-- START DATA IN THIS EXERCISE --
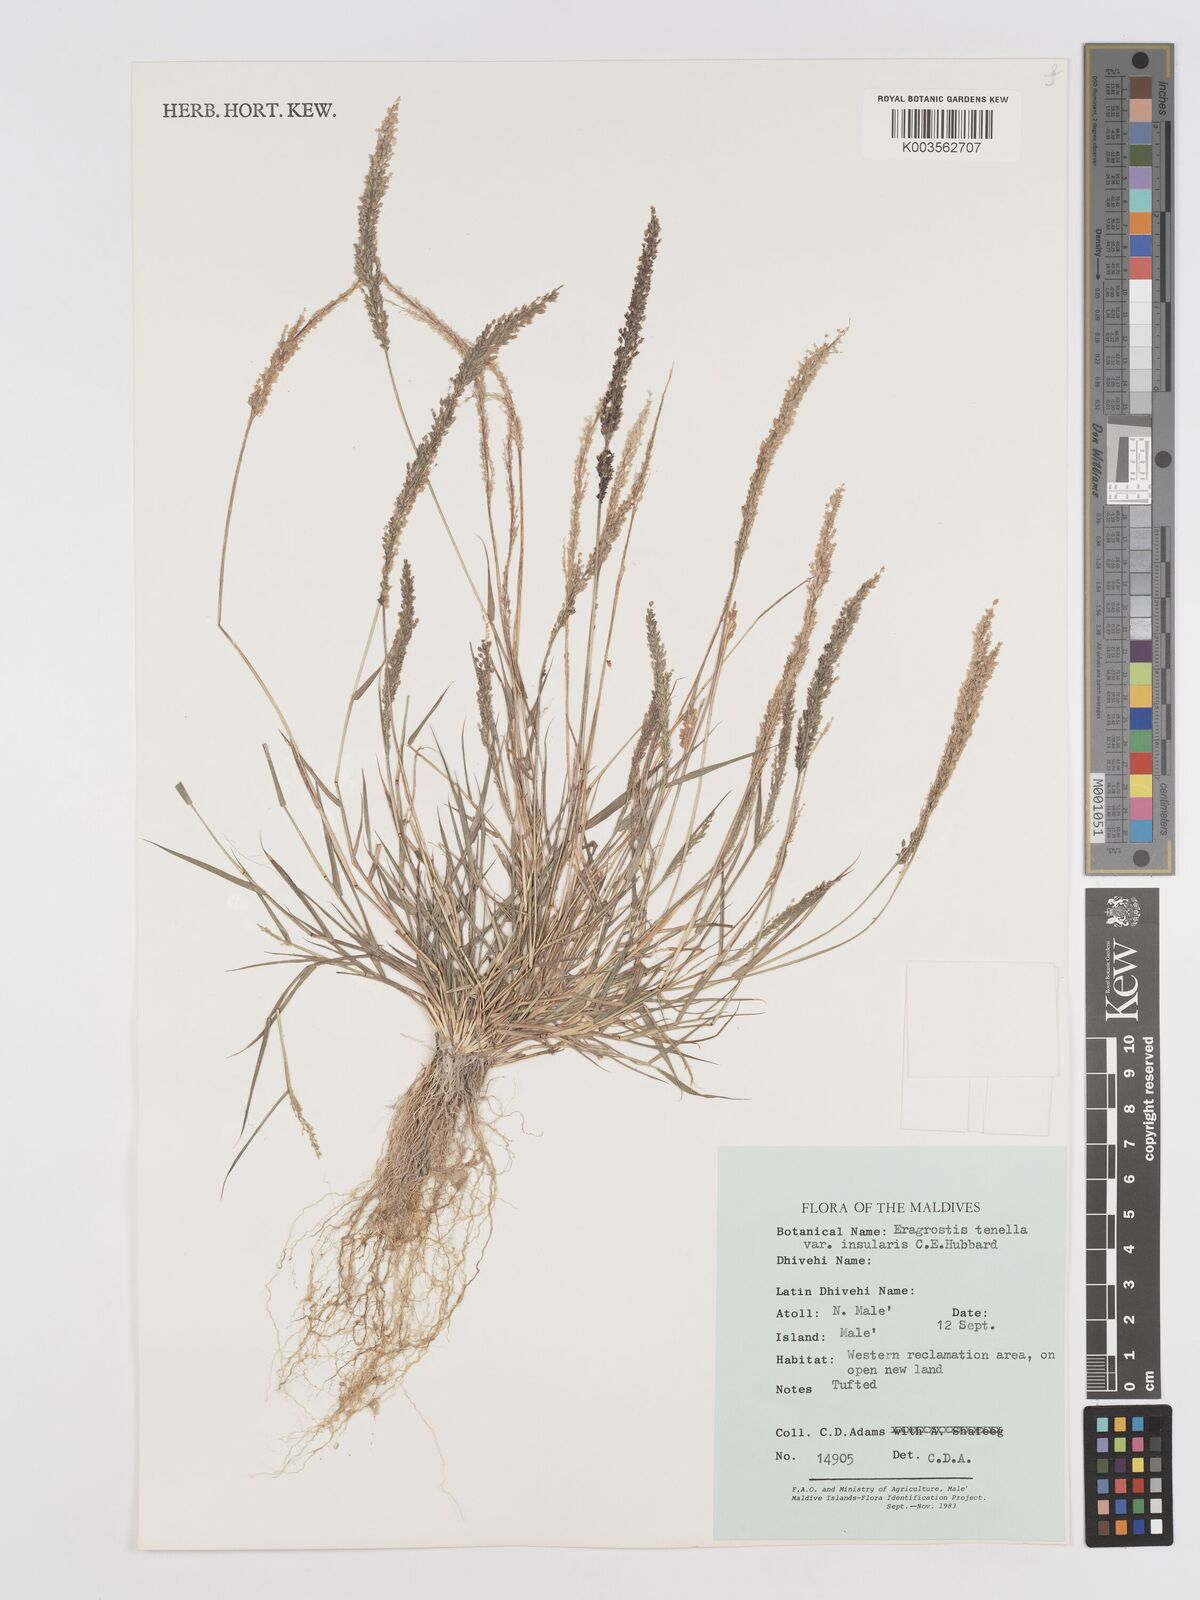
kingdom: Plantae
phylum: Tracheophyta
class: Liliopsida
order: Poales
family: Poaceae
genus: Eragrostis
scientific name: Eragrostis tenella
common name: Japanese lovegrass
-- END DATA IN THIS EXERCISE --
WHAT THIS TASK INVOLVES:
Copy the lines of every record above verbatim, leaving out the pictures.

TASK SOLUTION:
kingdom: Plantae
phylum: Tracheophyta
class: Liliopsida
order: Poales
family: Poaceae
genus: Eragrostis
scientific name: Eragrostis tenella
common name: Japanese lovegrass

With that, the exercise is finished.